= Trench effect =

Rapid spread of fire up an inclined surface

The trench effect is a combination of circumstances that can rush a fire up an inclined surface. It depends on two well-understood but separate ideas: the Coandă effect from fluid dynamics and the flashover concept from fire dynamics:

- The Coandă effect is the tendency of a fast stream of gases to bend towards, and adhere to, nearby surfaces. The stream's static pressure tends to decrease, which creates a pressure difference between the surface and areas far from it. This bends the stream towards the surface and tends to keep it attached to that surface.
- Flashover is a sudden widespread fire, which occurs when most surfaces in a space are heated until they emit flammable gases hot enough to auto-ignite. Before flashover, flammable gases may be emitted, but are too cool to ignite.

The trench effect occurs when a fire burns beside a steeply inclined surface. The flames lie down along the surface, demonstrating the Coandă effect. The flames heat the material further up. These emit gases that autoignite in a flashover event.
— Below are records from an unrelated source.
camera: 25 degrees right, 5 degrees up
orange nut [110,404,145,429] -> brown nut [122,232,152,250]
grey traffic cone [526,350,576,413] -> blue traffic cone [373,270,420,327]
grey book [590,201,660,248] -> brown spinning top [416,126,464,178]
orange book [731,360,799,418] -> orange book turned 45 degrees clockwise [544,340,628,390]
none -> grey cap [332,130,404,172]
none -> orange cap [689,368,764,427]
The flames from these areas are themselves subject to the Coandă effect and blow a jet of flame up to the end of the inclined surface. This jet continues until the fuel depletes.

==Background==
The trench effect became known because of the scientific investigation of the King's Cross fire, which occurred on the London Underground in 1987. The fire started on an escalator (containing wood and years of built-up grease) between the Piccadilly line platforms and the ticket hall at King's Cross St Pancras tube station. Many eyewitnesses indicated that early on, the fire in the escalator was of manageable size. Officers from the Fire Brigade and British Transport Police indicated that the fire appeared no larger than a cardboard box burning. Those present were surprised when it suddenly threw a sustained jet of flame into the ticket hall. The Coandă effect alone could not explain the sudden blast that blew some survivors off their feet.
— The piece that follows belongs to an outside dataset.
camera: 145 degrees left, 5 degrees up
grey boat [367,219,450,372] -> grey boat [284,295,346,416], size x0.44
The relatively inconspicuous flames associated with the Coandă effect, hugging the space on and under the inclined trench of the escalator steps, led many travellers to believe they were not in immediate danger. One survivor reported approaching the escalator and noting thick black smoke that suddenly blew up. The main loss of life came from the sudden flashover, rather than the precipitating flames of the 'Coandă effect' fire itself. The people in the ticket hall at the top of the escalators, whilst avoiding the visible flames, were caught in the path of the flashover.

In the early stages of the fire, most of the flames were lying down in the escalator trench. Only a few visibly protruded above the balustrade. The sides of the trench further enhanced the effect by preventing heat loss by radiation to the side, insulating and concentrating the heat along the narrow trench. Emergency services were not prepared for a major fire, due to the lack of visible flames. When the treads of the escalator flashed over, the fire grew dramatically and ignited most of the ticket hall. The Health and Safety Executive's Health and Safety Laboratory in Buxton lit fires in 1/10-scale and 1/3-scale models of the escalator and ticket hall, which demonstrated that the trench effect was the main cause of the intensity and rapid spread of the King's Cross fire. The sudden flashover may be attributed to the wood gas (mainly methane) emitted from the pyrolysis of the wooden escalator itself. When the concentration of gas reaches a critical value, the lower flammable limit, the gas suddenly catches fire in the presence of a flame, resulting in an explosion.

An episode of the television series Forensic Files entitled "Flashover" detailed the King's Cross fire, along with the computer modelling and other analyses which discovered the trench effect. An episode of the television series Seconds from Disaster entitled "London's Subway Inferno" detailed both the King's Cross Fire based on eyewitness accounts and the investigation leading up to the discovery of the trench effect.

The trench effect has also been cited as the cause of rapid spread of wildfires up hills, which has led to the deaths of multiple firefighters on several occasions.